Adam Edwards explained that less confident speakers like international students find reading English easier than speaking it, and got us playing a game he uses to teach them about library resources. We were split into groups and given sets of coloured cards with the names of different resources (like book, journal, newspaper), descriptions of each resource and what they're good for, and we had to match them up. I thought this game was a great idea and could definitely see it working with a variety of students to get them thinking about the range of resources they might need to use. I like that it's hands-on and practical which I want to include more of in sessions.
Suzanne Rushe got us up and about by demonstrating an activity she uses with customer service staff to help them empathise with international students for whom the UK is culturally very different. Imagining that we were at an interplanetary conference, we were given cards with an explanation of the traditional form of greeting on our planet. We then had to move around the room attempting to greet other delegates and find those from the same planet. It was genuinely awkward to try and greet someone who didn’t know what you were trying to do (make eye contact, shake hands and laugh loudly for me) and was trying to do something different (such as bow), and everyone agreed afterwards that it made them feel isolated until they found a fellow alien. I thought this was an excellent activity and very effective (and it made for a lot of silly looking librarians). Suzanne combines the activity with more information on cultural differences.

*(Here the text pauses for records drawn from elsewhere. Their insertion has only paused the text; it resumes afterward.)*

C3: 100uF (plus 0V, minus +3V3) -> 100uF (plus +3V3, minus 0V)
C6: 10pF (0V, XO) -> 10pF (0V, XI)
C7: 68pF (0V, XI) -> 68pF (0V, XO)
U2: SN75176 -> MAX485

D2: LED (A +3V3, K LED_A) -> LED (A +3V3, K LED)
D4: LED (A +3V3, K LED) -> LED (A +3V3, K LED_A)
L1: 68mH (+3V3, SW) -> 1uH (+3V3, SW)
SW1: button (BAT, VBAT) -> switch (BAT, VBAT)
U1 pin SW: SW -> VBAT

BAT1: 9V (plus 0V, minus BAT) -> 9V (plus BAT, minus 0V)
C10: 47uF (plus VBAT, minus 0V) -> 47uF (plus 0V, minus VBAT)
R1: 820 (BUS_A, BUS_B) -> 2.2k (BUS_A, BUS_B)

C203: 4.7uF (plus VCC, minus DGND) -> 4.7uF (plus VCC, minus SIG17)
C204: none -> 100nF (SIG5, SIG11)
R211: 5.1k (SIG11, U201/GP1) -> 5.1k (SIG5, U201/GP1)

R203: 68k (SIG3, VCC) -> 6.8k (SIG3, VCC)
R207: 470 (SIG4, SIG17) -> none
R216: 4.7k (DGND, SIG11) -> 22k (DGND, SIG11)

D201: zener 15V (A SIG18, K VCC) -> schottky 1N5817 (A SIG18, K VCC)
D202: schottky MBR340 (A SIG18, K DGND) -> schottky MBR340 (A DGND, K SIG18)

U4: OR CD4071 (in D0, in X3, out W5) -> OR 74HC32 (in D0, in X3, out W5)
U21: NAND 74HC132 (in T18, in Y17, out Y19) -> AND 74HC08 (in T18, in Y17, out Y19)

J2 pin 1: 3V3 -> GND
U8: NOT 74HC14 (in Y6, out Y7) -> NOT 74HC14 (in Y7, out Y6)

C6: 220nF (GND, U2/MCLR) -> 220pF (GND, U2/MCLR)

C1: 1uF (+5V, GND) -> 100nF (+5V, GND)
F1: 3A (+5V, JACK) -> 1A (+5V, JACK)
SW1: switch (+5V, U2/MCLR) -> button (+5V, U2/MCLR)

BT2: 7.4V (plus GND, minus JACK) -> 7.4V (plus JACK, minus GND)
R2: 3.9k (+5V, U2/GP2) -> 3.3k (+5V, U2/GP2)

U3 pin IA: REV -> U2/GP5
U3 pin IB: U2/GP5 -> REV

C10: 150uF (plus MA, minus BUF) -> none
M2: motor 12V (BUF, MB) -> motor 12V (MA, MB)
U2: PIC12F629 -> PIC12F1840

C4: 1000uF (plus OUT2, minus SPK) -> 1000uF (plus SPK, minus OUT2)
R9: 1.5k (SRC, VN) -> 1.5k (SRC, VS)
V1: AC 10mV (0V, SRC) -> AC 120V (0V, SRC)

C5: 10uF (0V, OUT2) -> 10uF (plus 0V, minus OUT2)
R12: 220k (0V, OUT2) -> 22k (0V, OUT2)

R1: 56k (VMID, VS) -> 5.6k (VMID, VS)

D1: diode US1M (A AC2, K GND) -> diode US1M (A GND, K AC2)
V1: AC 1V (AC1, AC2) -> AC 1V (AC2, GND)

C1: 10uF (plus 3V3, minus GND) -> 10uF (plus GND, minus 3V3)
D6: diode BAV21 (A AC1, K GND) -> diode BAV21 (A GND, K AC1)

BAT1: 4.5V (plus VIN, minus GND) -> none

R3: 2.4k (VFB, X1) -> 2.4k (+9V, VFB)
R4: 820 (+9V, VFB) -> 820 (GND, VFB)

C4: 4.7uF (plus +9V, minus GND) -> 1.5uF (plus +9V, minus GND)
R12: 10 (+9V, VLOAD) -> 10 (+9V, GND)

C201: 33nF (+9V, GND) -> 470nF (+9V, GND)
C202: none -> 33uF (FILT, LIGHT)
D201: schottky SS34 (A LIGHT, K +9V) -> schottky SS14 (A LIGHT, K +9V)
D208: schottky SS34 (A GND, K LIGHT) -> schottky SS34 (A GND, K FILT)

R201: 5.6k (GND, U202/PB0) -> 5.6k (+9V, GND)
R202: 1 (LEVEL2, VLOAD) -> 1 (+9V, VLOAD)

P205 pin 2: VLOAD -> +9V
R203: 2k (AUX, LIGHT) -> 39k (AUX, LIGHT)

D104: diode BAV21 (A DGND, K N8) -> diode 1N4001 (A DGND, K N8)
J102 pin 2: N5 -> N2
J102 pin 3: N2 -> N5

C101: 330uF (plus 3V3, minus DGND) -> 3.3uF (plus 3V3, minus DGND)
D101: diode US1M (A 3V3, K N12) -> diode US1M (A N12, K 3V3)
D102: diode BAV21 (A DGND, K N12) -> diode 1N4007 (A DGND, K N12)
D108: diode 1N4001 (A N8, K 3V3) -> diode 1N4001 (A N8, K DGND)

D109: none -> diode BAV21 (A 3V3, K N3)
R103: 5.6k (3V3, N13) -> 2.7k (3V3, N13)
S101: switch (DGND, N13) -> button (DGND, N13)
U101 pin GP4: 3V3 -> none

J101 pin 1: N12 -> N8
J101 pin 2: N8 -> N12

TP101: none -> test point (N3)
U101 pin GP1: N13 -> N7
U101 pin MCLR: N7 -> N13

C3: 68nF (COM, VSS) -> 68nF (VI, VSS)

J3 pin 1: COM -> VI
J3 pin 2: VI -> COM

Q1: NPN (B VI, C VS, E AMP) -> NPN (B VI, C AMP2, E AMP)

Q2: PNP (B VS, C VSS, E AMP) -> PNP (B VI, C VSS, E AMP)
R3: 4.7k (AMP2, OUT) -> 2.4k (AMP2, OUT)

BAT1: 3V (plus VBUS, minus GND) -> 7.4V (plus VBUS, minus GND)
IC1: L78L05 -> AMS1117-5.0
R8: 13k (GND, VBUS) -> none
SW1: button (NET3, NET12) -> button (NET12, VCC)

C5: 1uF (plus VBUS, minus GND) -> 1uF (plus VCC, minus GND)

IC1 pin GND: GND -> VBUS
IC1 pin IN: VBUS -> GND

Alison Chojna spoke about the skills days they have been running at London South Bank University. LSBU have a diverse range of students with a high percentage of mature and part-time learners who have often not used academic libraries before. They had run workshops in the past but found them difficult to timetable for part-time students, so have now moved to a monthly all day (including after 5pm) drop-in skills day. Students don’t book for this but drop in at any time and stay as long as they like. They are given workbooks to work through at their own pace such as on referencing and literature searching with exercises and activities. They have found that students like having the paper workbooks to take away, although they are costly to print. Three staff are timetabled at a time on a rota basis to give individual help where necessary, but they encourage students to work independently. We recently began offering weekly drop-in sessions to try and offer a combined session with IT services and a study skills tutor and want to try and improve them for next year. I really like the idea of the workbooks where students are given something structured to work through. Alison was very inspiring and I feel we could put some of her ideas into practice.
I really liked the structure of the evening and thought it was brilliantly organised. It was good fun and I liked that it was informal and relaxed, and the tea and cake was a great addition! I feel like I've come away with some real inspiration for improving my own practice. Follow up information should be going up on the website soon. I'm looking forward to the next one!